Energy Efficiency Without a Capital Budget

Industry’s interest in energy cost control may be outpacing its willingness to invest in energy efficient technologies and equipment. If you think about it, this means cutting energy costs by changing the way we use the same ol’ machinery. Only a heretic would suggest this approach to facility with a strong engineering culture. Yet there are people in industry who are taking a bite out of energy costs through behavioral and procedural change.

If you ask the industrial energy management congoscenti to identify its most accomplished players, every list seems to include Jim Pease of Unilever. Attached to Unilever’s Home & Personal Care division, Jim is a corporate safety, health and environmental compliance advisor for 14 North American sites. In 2000, Jim was tasked with energy cost control, as were many corporate environmental managers around this time. And like many of his peers, Jim’s cost control mandate came with no capital budget support.

Jim’s epic story is captured in a case study that I assembled a few years ago for the Alliance to Save Energy. The primary tool in Jim’s capital-free strategy was a spreadsheet to track actual-to-budget energy consumption, normalized for production levels. In this spreadsheet, current month results are color-coded to instantly show how well a plant is doing: red for overages in excess of 20 percent, yellow for overages 20 percent and below, and green for better-than benchmark performance. All 14 sites could be compared at a glance—a feature that often mobilized friendly competition between sites.

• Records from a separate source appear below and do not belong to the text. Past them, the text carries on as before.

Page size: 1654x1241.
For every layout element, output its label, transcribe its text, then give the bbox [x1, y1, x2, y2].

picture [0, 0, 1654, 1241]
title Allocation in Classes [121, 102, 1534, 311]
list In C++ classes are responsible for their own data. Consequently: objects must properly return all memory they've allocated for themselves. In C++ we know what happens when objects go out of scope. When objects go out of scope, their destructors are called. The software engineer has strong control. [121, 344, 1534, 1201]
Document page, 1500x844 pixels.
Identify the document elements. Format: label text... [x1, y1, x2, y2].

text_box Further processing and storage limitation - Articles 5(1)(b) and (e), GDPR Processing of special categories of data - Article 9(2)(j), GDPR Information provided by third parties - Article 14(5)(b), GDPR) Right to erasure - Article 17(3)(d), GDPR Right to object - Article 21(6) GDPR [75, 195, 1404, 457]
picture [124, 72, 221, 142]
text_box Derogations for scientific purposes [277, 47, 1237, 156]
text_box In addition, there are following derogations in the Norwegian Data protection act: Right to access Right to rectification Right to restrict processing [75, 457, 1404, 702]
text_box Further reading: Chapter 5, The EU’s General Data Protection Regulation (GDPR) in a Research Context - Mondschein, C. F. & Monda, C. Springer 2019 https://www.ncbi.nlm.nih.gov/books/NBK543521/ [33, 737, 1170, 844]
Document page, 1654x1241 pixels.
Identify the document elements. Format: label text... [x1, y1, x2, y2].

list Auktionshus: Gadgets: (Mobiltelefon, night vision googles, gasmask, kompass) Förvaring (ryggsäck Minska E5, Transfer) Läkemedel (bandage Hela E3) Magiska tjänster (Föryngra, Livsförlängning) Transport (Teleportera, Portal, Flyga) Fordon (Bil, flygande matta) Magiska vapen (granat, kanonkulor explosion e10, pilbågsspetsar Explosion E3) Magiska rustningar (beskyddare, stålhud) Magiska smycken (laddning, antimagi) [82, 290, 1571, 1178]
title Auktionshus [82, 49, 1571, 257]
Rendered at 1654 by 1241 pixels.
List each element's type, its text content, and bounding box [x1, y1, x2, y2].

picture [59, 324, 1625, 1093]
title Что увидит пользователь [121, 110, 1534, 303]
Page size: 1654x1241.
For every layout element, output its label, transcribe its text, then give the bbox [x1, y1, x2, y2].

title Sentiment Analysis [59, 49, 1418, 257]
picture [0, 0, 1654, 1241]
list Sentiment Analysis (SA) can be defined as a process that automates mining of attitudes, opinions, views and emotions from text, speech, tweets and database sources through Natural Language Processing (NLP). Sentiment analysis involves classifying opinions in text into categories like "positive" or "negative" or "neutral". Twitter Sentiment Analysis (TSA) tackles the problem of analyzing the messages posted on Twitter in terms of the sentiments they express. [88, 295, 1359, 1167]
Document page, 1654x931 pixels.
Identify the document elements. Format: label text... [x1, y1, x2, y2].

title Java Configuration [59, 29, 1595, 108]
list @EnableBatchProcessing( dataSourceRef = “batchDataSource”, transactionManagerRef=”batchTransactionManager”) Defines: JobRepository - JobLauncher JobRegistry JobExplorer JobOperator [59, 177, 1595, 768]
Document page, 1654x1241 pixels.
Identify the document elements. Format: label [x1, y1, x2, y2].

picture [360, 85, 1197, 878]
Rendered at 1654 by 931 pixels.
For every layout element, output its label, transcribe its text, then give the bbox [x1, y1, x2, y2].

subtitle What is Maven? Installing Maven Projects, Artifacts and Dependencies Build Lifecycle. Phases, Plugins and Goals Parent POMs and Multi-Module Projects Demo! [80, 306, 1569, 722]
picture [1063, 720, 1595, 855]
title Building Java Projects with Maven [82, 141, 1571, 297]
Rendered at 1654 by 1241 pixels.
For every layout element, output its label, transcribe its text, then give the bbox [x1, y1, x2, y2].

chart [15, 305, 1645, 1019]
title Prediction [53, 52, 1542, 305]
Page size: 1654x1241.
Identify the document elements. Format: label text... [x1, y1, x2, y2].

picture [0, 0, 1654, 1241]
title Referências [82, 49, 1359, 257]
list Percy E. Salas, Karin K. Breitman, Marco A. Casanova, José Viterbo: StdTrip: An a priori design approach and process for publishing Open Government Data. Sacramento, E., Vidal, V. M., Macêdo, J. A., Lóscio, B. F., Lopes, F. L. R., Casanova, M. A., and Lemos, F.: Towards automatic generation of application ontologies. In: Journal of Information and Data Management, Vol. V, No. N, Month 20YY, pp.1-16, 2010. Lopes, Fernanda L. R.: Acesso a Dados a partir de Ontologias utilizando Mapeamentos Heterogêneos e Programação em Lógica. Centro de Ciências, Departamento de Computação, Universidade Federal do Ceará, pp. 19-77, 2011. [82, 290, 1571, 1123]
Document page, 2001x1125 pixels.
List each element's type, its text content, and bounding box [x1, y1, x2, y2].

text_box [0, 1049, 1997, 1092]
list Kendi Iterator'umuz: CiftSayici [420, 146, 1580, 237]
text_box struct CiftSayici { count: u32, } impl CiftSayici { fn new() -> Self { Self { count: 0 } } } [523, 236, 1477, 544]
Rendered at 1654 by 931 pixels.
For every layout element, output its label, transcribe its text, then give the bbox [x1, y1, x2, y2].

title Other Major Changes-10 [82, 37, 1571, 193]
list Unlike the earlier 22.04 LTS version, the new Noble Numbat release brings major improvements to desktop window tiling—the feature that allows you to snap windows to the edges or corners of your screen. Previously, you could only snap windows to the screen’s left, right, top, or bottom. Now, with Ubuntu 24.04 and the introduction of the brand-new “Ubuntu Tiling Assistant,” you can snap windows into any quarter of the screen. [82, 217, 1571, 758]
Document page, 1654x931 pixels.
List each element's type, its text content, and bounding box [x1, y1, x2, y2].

But what about actual energy saving measures? Jim understood that when machines ran unnecessarily, the facility was wasting money, but he needed equipment operators to be aware of that. Instead of taking an adversarial approach, Jim reinforced good energy behavior through an upbeat and sometimes humorous communications campaign. To ensure that he was the bearer of good news, Jim made sure that staff got energy information that was valuable to them at home as well as in the workplace. Messages that were brief and positive, yet frequent, characterized his campaign.

Of course, only so much can be accomplished through behavioral change. But by tracking results and creating a buzz about early results, Jim paved the way for capital investment in subsequent rounds of energy cost control.